One question not addressed within the patch set is what happens when a process that has been moved out of the soft-affinity CPUs inevitably raises the utilization of the CPU it is moved to. The soft-affinity decision is made whenever a process wakes up, so the expected behavior would seem to be that the process would run on the outside CPU until it sleeps again. If that sleep is relatively short, it seems likely that the process would be moved again on its next wakeup.

Benchmarks provided with the patch set show performance increases of up to about 7% for some workloads, and regressions in some others. Most of the improvements are relatively small, though, and the data seems noisy. Reviewers might also look closely at Mazumdar's claim that the AutoNUMA balancing does not do a good enough job and, in particular, whether it would be better to improve that code rather than adding a new mechanism and a new set of scheduler tunables.

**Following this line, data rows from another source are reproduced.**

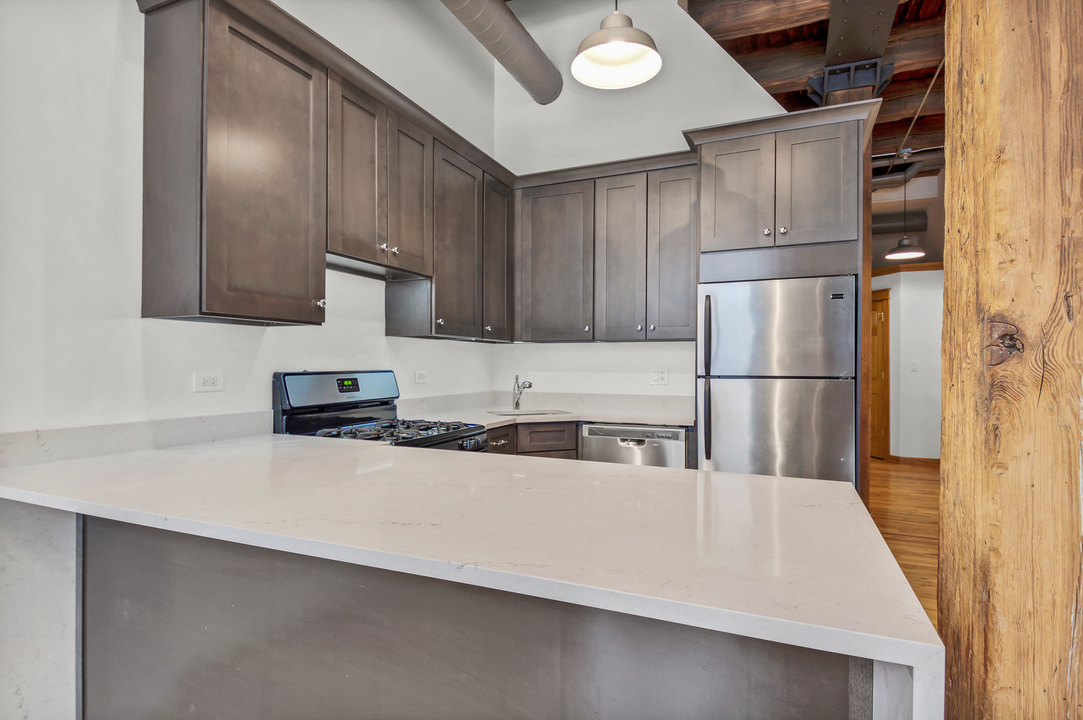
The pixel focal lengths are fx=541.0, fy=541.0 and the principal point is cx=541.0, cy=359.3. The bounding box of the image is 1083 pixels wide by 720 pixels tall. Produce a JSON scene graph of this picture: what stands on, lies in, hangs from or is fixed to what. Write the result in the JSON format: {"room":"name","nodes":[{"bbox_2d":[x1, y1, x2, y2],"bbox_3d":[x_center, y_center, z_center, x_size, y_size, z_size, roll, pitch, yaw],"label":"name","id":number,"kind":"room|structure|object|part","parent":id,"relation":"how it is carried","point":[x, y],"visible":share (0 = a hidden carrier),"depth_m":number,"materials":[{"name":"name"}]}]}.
{"room":"kitchen","nodes":[
{"label":"kitchen","id":0,"kind":"room"},
{"bbox_2d":[0,0,498,719],"bbox_3d":[-1.553,-0.719,1.707,0.138,3.814,5.956,0,0,23],"label":"left wall","id":1,"kind":"structure","parent":0,"point":[382,336],"depth_m":1.87,"materials":[{"name":"white paint"}]},
{"bbox_2d":[0,410,271,468],"bbox_3d":[-1.418,0.273,1.922,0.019,0.104,1.025,0,0,23],"label":"backsplash","id":2,"kind":"structure","parent":1,"relation":"attached to","point":[70,437],"depth_m":1.85,"materials":[{"name":"white stone"}]},
{"bbox_2d":[193,371,223,392],"bbox_3d":[-1.321,0.087,2.150,0.009,0.077,0.117,0,0,23],"label":"wall outlet","id":3,"kind":"object","parent":1,"relation":"attached to","point":[210,378],"visible":0.97,"depth_m":2.14,"materials":[{"name":"white plastic"}]},
{"bbox_2d":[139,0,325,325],"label":"upper cabinet","id":4,"kind":"object","parent":1,"relation":"attached to","point":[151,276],"visible":0.99,"depth_m":1.90,"materials":[{"name":"brown wood"}]},
{"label":"knob","id":5,"kind":"part","parent":4,"relation":"part of","materials":[{"name":"silver metal"}]},
{"bbox_2d":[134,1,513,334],"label":"upper cabinet run","id":6,"kind":"object","parent":1,"relation":"attached to","point":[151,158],"visible":0.96,"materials":[{"name":"brown wood"}]},
{"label":"door","id":7,"kind":"part","parent":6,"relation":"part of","materials":[{"name":"brown wood"}]},
{"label":"door","id":8,"kind":"part","parent":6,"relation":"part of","materials":[{"name":"brown wood"}]},
{"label":"cabinet door","id":9,"kind":"part","parent":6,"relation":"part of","materials":[{"name":"wood"}]},
{"bbox_2d":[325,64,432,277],"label":"upper cabinet","id":10,"kind":"object","parent":1,"relation":"attached to","point":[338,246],"visible":0.73,"depth_m":2.52,"materials":[{"name":"brown wood"}]},
{"bbox_2d":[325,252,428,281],"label":"range hood","id":11,"kind":"object","parent":10,"relation":"attached to","point":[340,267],"visible":0.58,"depth_m":2.69,"materials":[{"name":"silver metal"}]},
{"bbox_2d":[414,370,427,384],"bbox_3d":[-0.750,0.108,3.383,0.010,0.081,0.116,0,0,23],"label":"wall outlet","id":12,"kind":"object","parent":1,"relation":"attached to","point":[420,376],"visible":0.98,"depth_m":3.37,"materials":[{"name":"white plastic"}]},
{"bbox_2d":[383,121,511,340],"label":"upper cabinet","id":13,"kind":"object","parent":1,"relation":"attached to","point":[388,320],"visible":0.79,"depth_m":3.18,"materials":[{"name":"brown wood"}]},
{"bbox_2d":[439,0,562,103],"bbox_3d":[-0.641,-2.044,2.466,0.420,0.369,3.390,0,0,23],"label":"air duct","id":14,"kind":"object","parent":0,"point":[530,55],"visible":0.99,"depth_m":3.30,"materials":[{"name":"silver metal"}]},
{"bbox_2d":[489,0,797,409],"bbox_3d":[0.968,-0.808,3.764,2.906,4.104,0.127,0,0,23],"label":"back wall","id":15,"kind":"structure","parent":0,"point":[602,351],"depth_m":3.90,"materials":[{"name":"white paint"}]},
{"bbox_2d":[511,156,697,341],"bbox_3d":[0.462,-0.663,3.637,1.277,1.080,0.342,0,0,23],"label":"upper cabinet","id":16,"kind":"object","parent":15,"relation":"attached to","point":[535,200],"visible":0.91,"depth_m":3.48,"materials":[{"name":"wood"}]},
{"bbox_3d":[0.076,-0.611,3.630,0.497,1.064,0.225,0,0,23],"label":"cabinet door","id":17,"kind":"part","parent":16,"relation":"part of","materials":[{"name":"wood"}]},
{"bbox_3d":[0.509,-0.597,3.486,0.311,1.106,0.220,0,0,23],"label":"door","id":18,"kind":"part","parent":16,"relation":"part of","materials":[{"name":"wood"}]},
{"bbox_3d":[0.835,-0.625,3.431,0.332,1.071,0.203,0,0,23],"label":"door","id":19,"kind":"part","parent":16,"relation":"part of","materials":[{"name":"wood"}]},
{"bbox_2d":[650,368,668,384],"bbox_3d":[0.804,0.115,3.689,0.114,0.114,0.010,0,0,23],"label":"wall outlet","id":20,"kind":"object","parent":15,"relation":"attached to","point":[655,378],"visible":0.98,"depth_m":3.69,"materials":[{"name":"white plastic"}]},
{"bbox_2d":[678,0,947,177],"bbox_3d":[1.950,-1.878,2.274,3.065,0.642,4.730,0,0,23],"label":"ceiling","id":21,"kind":"structure","parent":0,"point":[899,9],"depth_m":3.13,"materials":[{"name":"brown wood"}]},
{"bbox_2d":[572,1,662,89],"bbox_3d":[0.280,-1.714,2.031,0.331,1.255,0.330,0,0,23],"label":"pendant light","id":22,"kind":"object","parent":21,"relation":"hanging from","point":[615,38],"visible":1,"depth_m":2.05,"materials":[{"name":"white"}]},
{"bbox_2d":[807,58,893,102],"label":"metal bracket","id":23,"kind":"object","parent":21,"relation":"attached to","point":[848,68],"visible":0.8,"depth_m":2.92,"materials":[{"name":"black metal"}]},
{"bbox_2d":[814,0,897,103],"bbox_3d":[1.286,-1.616,2.061,0.288,0.198,2.486,0,0,23],"label":"steel beam","id":24,"kind":"structure","parent":21,"relation":"attached to","point":[857,40],"depth_m":2.66,"materials":[{"name":"metal"}]},
{"bbox_2d":[871,151,927,186],"bbox_3d":[3.117,-1.693,4.809,1.281,0.284,0.664,0,0,23],"label":"pipe","id":25,"kind":"object","parent":21,"relation":"hanging from","point":[880,179],"visible":0.48,"depth_m":4.75,"materials":[{"name":"metal"}]},
{"bbox_2d":[871,211,928,235],"bbox_3d":[3.625,-1.558,6.488,1.616,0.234,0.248,0,0,23],"label":"duct pipe","id":26,"kind":"object","parent":21,"relation":"hanging from","point":[886,229],"visible":0.47,"depth_m":6.18,"materials":[{"name":"grey metal"}]},
{"bbox_2d":[886,162,925,257],"bbox_3d":[3.291,-1.358,4.896,0.300,0.839,0.297,0,0,23],"label":"pendant lamp","id":27,"kind":"object","parent":21,"relation":"hanging from","point":[912,252],"visible":0.99,"depth_m":4.86,"materials":[{"name":"grey metal"}]},
{"bbox_2d":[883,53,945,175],"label":"conduit","id":28,"kind":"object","parent":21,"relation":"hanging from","point":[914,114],"visible":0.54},
{"bbox_2d":[866,457,940,626],"bbox_3d":[1.775,1.298,3.489,5.774,0.093,12.066,0,0,23],"label":"floor","id":29,"kind":"structure","parent":0,"point":[908,473],"depth_m":4.30,"materials":[{"name":"brown wood"}]},
{"bbox_2d":[271,369,490,451],"bbox_3d":[-0.716,0.643,2.536,0.744,1.182,0.740,0,0,23],"label":"gas range","id":30,"kind":"object","parent":29,"relation":"on","point":[357,385],"visible":0.24,"depth_m":2.51,"materials":[{"name":"black metal"}]},
{"bbox_3d":[-0.946,0.146,2.605,0.167,0.181,0.695,0,0,23],"label":"control panel","id":31,"kind":"part","parent":30,"relation":"part of","materials":[{"name":"metal"}]},
{"bbox_3d":[-0.658,0.327,2.469,0.599,0.041,0.638,0,0,23],"label":"burner grates","id":32,"kind":"part","parent":30,"relation":"part of","materials":[{"name":"black metal"}]},
{"bbox_2d":[85,516,869,719],"bbox_3d":[-0.346,0.807,1.463,2.120,0.840,0.648,0,0,23],"label":"peninsula cabinet","id":33,"kind":"object","parent":29,"relation":"on","point":[130,590],"visible":0.5,"depth_m":1.17,"materials":[{"name":"grey"}]},
{"bbox_2d":[0,430,936,717],"bbox_3d":[-0.476,0.360,1.515,2.285,0.043,1.113,0,0,23],"label":"peninsula countertop","id":34,"kind":"structure","parent":33,"relation":"on","point":[774,483],"depth_m":1.06,"materials":[{"name":"white stone"}]},
{"bbox_2d":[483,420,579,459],"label":"base cabinet","id":35,"kind":"object","parent":29,"relation":"on","point":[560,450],"visible":0.07,"depth_m":3.22,"materials":[{"name":"brown wood"}]},
{"bbox_2d":[395,390,696,427],"bbox_3d":[0.148,0.326,3.390,1.729,0.123,1.343,0,0,23],"label":"back countertop","id":36,"kind":"structure","parent":35,"relation":"on","point":[600,416],"depth_m":3.56,"materials":[{"name":"white stone"}]},
{"bbox_2d":[512,374,532,410],"bbox_3d":[-0.128,0.221,3.682,0.067,0.241,0.264,0,0,-31],"label":"faucet","id":37,"kind":"object","parent":36,"relation":"on","point":[518,401],"visible":1,"depth_m":3.74,"materials":[{"name":"silver metal"}]},
{"bbox_2d":[485,407,573,416],"bbox_3d":[-0.069,0.449,3.555,0.525,0.183,0.473,0,0,23],"label":"sink","id":38,"kind":"object","parent":36,"relation":"in","point":[509,414],"visible":0.29,"depth_m":3.73,"materials":[{"name":"silver metal"}]},
{"bbox_2d":[579,423,687,468],"bbox_3d":[0.624,0.811,3.419,0.609,0.852,0.619,0,0,23],"label":"dishwasher","id":39,"kind":"object","parent":29,"relation":"on","point":[677,431],"visible":0.31,"depth_m":3.15,"materials":[{"name":"silver metal"}]},
{"bbox_2d":[697,275,854,486],"bbox_3d":[1.293,0.397,3.054,0.744,1.660,0.770,0,0,23],"label":"refrigerator","id":40,"kind":"object","parent":29,"relation":"on","point":[723,433],"visible":0.7,"depth_m":2.74,"materials":[{"name":"silver metal"}]},
{"bbox_3d":[0.859,0.111,2.828,0.051,0.795,0.076,0,0,23],"label":"handles","id":41,"kind":"part","parent":40,"relation":"part of","materials":[{"name":"black metal"}]},
{"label":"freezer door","id":42,"kind":"part","parent":40,"relation":"part of","materials":[{"name":"silver metal"}]},
{"bbox_2d":[688,100,878,505],"bbox_3d":[1.331,0.018,3.092,0.905,2.476,0.760,0,0,23],"label":"refrigerator cabinet","id":43,"kind":"object","parent":29,"relation":"on","point":[859,217],"visible":0.71,"depth_m":2.82,"materials":[{"name":"wood"}]},
{"bbox_3d":[1.015,-0.839,2.895,0.365,0.615,0.120,0,0,23],"label":"door","id":44,"kind":"part","parent":43,"relation":"part of","materials":[{"name":"wood"}]},
{"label":"door","id":45,"kind":"part","parent":43,"relation":"part of","materials":[{"name":"wood"}]},
{"bbox_2d":[937,1,1082,719],"bbox_3d":[1.040,-0.235,1.134,0.380,3.139,0.391,0,0,23],"label":"wooden post","id":46,"kind":"object","parent":29,"relation":"on","point":[946,429],"visible":0.98,"depth_m":1.02,"materials":[{"name":"brown wood"}]},
{"bbox_2d":[871,265,942,460],"bbox_3d":[4.630,0.009,6.777,2.293,2.535,0.428,0,0,23],"label":"hallway wall","id":47,"kind":"structure","parent":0,"point":[901,320],"depth_m":6.67,"materials":[{"name":"white paint"}]},
{"bbox_2d":[870,288,890,459],"bbox_3d":[4.139,0.192,7.194,0.120,2.154,1.033,0,0,-15],"label":"wooden door","id":48,"kind":"structure","parent":47,"relation":"in","point":[878,370],"depth_m":6.81,"materials":[{"name":"brown wood"}]},
{"bbox_2d":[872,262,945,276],"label":"crown molding","id":49,"kind":"structure","parent":47,"relation":"attached to","point":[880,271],"depth_m":6.69,"materials":[{"name":"brown wood"}]},
{"bbox_2d":[885,454,939,465],"bbox_3d":[4.825,1.238,6.480,1.010,0.093,0.104,0,0,23],"label":"baseboard","id":50,"kind":"structure","parent":47,"relation":"attached to","point":[922,458],"depth_m":6.59,"materials":[{"name":"brown wood"}]},
{"bbox_2d":[909,360,918,371],"bbox_3d":[4.482,0.083,6.506,0.077,0.126,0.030,0,0,23],"label":"light switch","id":51,"kind":"object","parent":47,"relation":"attached to","point":[914,364],"visible":0.98,"depth_m":6.50,"materials":[{"name":"white plastic"}]}
]}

So it is not clear that the case for this work has yet been made convincingly, something that would need to happen before this work would be considered for merging. Work along these lines seems destined to continue, though. The pressure to get as much work as possible out of every CPU seems unlikely to decrease, and even a relatively small performance improvement is worth a fair amount when it is replicated across a large data center. Soft affinity may or may not be an answer to this problem, but it is indicative of the needs that are driving kernel development for those environments.

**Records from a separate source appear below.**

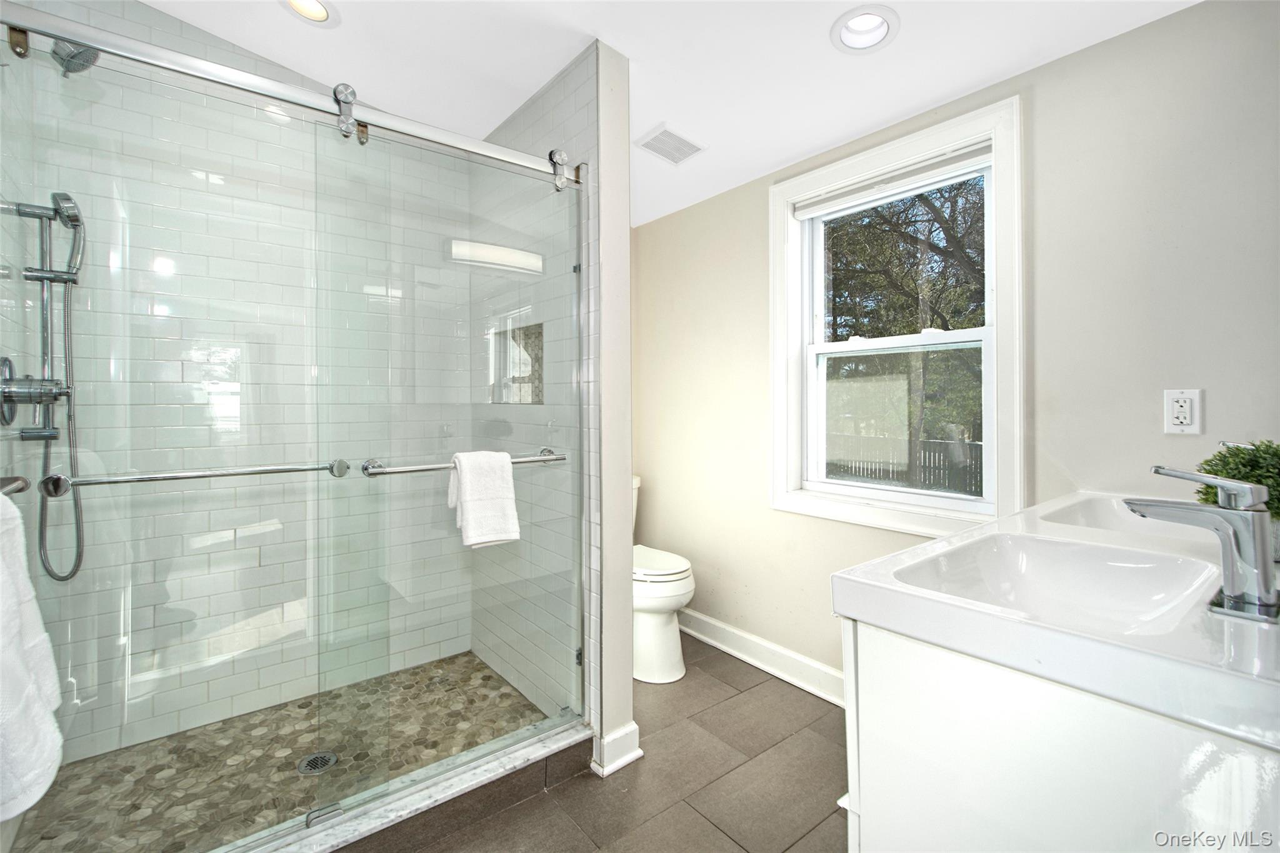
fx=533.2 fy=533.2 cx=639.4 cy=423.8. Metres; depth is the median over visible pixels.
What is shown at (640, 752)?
baseboard
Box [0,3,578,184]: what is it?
shower door rail
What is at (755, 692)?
tile floor
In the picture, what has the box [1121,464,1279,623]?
faucet
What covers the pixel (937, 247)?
tree
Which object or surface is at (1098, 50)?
window wall
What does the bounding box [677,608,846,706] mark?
baseboard
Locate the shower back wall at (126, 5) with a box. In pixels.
[1,0,465,774]
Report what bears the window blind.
attached to the window at (790, 409)
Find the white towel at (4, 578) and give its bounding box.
[0,489,65,825]
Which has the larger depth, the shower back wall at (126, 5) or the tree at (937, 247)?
the tree at (937, 247)
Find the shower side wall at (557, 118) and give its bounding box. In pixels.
[469,50,600,736]
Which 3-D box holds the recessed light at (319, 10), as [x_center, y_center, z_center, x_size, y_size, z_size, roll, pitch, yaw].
[-1.110,-1.421,1.766,0.196,0.081,0.195,-1,1,-39]
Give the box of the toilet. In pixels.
[631,474,692,683]
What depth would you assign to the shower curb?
1.55 m
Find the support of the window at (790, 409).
in the window wall at (1098, 50)
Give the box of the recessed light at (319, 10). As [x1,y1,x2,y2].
[279,0,340,25]
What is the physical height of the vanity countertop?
0.146 m
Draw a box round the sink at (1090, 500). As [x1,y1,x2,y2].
[1040,495,1198,538]
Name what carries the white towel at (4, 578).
hanging from the towel bar at (21, 488)
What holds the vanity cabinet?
on the tile floor at (755, 692)
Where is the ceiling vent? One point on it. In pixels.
(657, 137)
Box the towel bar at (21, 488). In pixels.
[0,475,28,496]
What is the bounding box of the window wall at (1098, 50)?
[628,1,1279,701]
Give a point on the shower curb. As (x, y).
(464, 782)
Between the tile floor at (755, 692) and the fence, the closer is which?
the tile floor at (755, 692)
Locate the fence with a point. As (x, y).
(892, 471)
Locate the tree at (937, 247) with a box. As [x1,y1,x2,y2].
[823,176,985,487]
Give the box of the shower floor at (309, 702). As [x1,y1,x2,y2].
[10,650,557,852]
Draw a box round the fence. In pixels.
[823,433,983,494]
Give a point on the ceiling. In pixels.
(629, 53)
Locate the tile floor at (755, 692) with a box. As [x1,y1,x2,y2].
[363,636,850,852]
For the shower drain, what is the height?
0.006 m
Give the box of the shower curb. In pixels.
[227,716,592,852]
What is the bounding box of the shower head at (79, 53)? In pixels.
[51,40,99,75]
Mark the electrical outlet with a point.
(1185, 421)
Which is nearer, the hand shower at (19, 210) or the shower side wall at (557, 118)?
the hand shower at (19, 210)
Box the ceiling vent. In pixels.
[632,122,705,164]
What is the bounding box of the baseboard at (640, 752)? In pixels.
[590,721,643,775]
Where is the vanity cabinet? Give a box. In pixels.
[844,618,1279,852]
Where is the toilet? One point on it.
(670, 588)
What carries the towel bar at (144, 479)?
attached to the glass shower door
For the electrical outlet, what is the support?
attached to the window wall at (1098, 50)
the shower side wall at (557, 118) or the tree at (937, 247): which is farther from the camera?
the tree at (937, 247)
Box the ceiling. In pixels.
[136,0,1204,227]
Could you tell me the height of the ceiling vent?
0.015 m
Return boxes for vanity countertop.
[830,489,1279,751]
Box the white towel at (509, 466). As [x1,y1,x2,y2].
[448,450,519,548]
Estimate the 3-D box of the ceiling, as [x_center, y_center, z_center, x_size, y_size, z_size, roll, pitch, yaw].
[-0.129,-1.335,1.143,2.795,0.148,3.567,-1,1,-39]
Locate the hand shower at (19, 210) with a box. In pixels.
[1,191,86,581]
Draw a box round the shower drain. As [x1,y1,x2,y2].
[296,750,338,775]
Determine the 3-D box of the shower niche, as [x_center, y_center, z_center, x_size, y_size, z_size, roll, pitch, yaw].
[-0.495,-0.251,2.275,0.105,0.355,0.446,-1,1,-39]
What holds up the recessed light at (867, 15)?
in the ceiling
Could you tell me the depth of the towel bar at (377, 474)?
1.53 m
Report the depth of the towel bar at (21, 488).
1.05 m
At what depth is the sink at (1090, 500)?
1.37 m
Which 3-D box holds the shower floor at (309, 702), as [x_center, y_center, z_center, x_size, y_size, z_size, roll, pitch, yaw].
[-1.075,1.174,1.859,1.448,0.081,1.068,-1,1,-39]
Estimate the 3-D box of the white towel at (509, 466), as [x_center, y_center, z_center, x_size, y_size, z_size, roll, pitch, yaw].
[-0.486,0.226,1.644,0.174,0.282,0.154,-1,1,-39]
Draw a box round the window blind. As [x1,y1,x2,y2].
[789,143,991,220]
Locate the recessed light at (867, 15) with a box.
[831,5,899,53]
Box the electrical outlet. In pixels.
[1162,388,1203,434]
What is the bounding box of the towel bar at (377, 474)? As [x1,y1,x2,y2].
[358,449,568,476]
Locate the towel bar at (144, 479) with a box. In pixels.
[41,458,353,493]
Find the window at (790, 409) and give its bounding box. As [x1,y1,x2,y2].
[771,94,1024,541]
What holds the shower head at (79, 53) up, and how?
attached to the shower left wall
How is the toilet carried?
on the tile floor at (755, 692)
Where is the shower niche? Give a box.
[487,320,544,404]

Index entries for this article
Kernel	Scheduler/CPU affinity

Soft CPU affinity

Posted Jul 8, 2019 6:06 UTC (Mon) by maxfragg (subscriber, #122266) [Link] (2 responses)

Sounds like a hard sell.
On paper having a soft cpu affinity might sound useful, but in my experience, in most cases where people want to pin their tasks, they don't want any heuristics which might cause strange side-effects. Predicting when an application will break out of its soft affinity and how this will affect such a fine tuned system might cause more trouble than it is worth

Soft CPU affinity

Posted Jul 9, 2019 1:07 UTC (Tue) by zlynx (guest, #2285) [Link] (1 responses)

CPU hot-plug removal, with affine processes.

Soft CPU affinity

Posted Jul 9, 2019 19:56 UTC (Tue) by valarauca (guest, #109490) [Link]

Isn't relocating memory & changing NUMA masks already be part of this process?

Presumably hot-plugging is already migrating memory prior to the CPU being removed, (or so I assume; without the on-cpu memory controller, the EC-DRAM will blank). Or is RAM kept live during a hot-plug?

Soft CPU affinity

Posted Jul 10, 2019 11:33 UTC (Wed) by post-factum (subscriber, #53836) [Link]

Why not just offload such a decision to some smaller userspace daemon?